It’s fall, y’all! And the cooler temps mean our family’s FAVORITE meal will start making regular appearances on our table. This recipe is the stuff of LEGEND. It’s a little more time-consuming than our typical posts, but it is worth every single minute!
1 whole chicken (4-5 lbs)
6c chicken stock (or broth)
1 large white onion, chopped
8 carrots, peeled, quartered & chopped
1 heart of celery, quartered & chopped
3 bay leaves
4-5 tbsp Royal Roost Farm Garlic Pepper Sage Artisan Seasoning Blend
4 tbsp cornstarch (optional, for thickening)
2 tbsp sea salt
1/2 stick of butter
1c heavy cream
2 large cans of cream of chicken soup or our scratch cream of chicken recipe (which is even better)
3 cans refrigerated biscuits
Saute onions and garlic in butter in the bottom of LARGE stock pot. When soft, add in chicken, water, stock, carrots, celery, bay leaves, thyme, 3-4 tbsp Garlic Pepper Sage seasoning blend, and sea salt. Bring to boil and cook until chicken is falling off the bone (40 minutes or more, depending on size of chicken.
While chicken is cooking, open biscuits and lay them out as close as possible on wax or parchment paper. Roll out slightly. Sprinkle generously with Garlic Pepper Sage and gently pat to help seasonings stick. Cut biscuits into quarters with a pizza cutter. Set aside.

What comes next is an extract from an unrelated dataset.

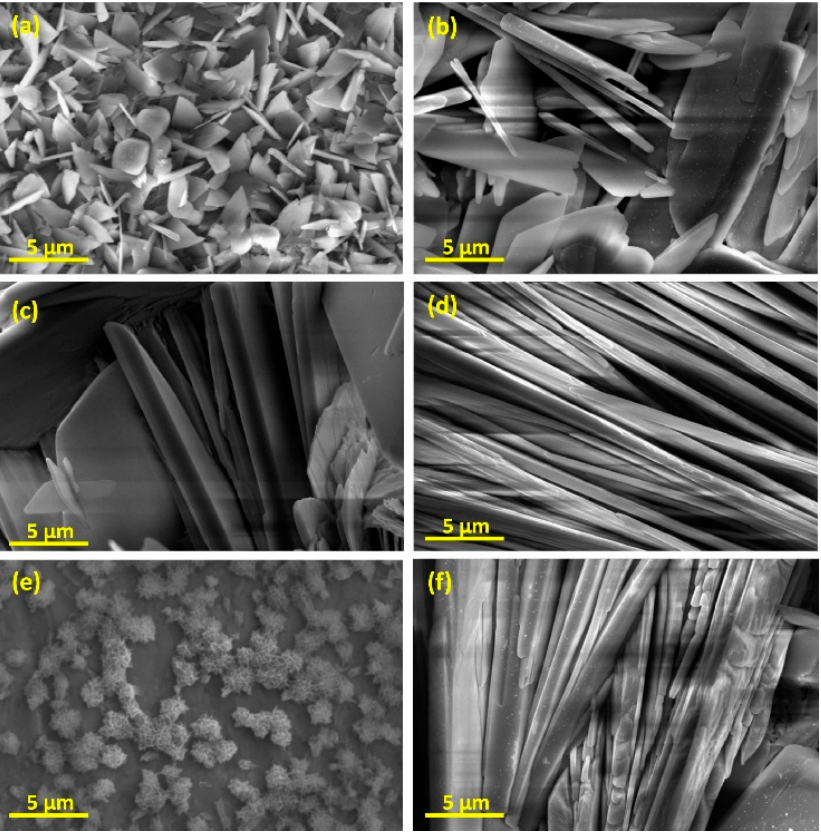
Figure 8. SEM micrographs of HA-coated samples by electrodeposition at ( a ) 1 V, ( b ) 2 V, ( c ) 3 V, ( d , e ) 5 mA / cm 2 and ( f ) 10 mA / cm 2 [122].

When chicken is done, remove to cutting board to cool. Skim fat off of stock pot, stir in Cream of Chicken soups, cream, and adjust seasonings to taste. Remove and discard chicken skin & bones, shred meat and place it back into simmering stock pot. Stir and check seasonings.
For a thicker soup: In a 1-2c measuring cup, mix cornstarch in 1/2c cold water, then add a ladle or two of broth from the soup and stir. Stir back into stock pot to thicken soup.
Slowly drop in biscuit dumplings one at a time, stirring often so they are coated and do not stick together. Once all dumplings are in, allow to simmer 20-30 minutes, or until dumplings are done.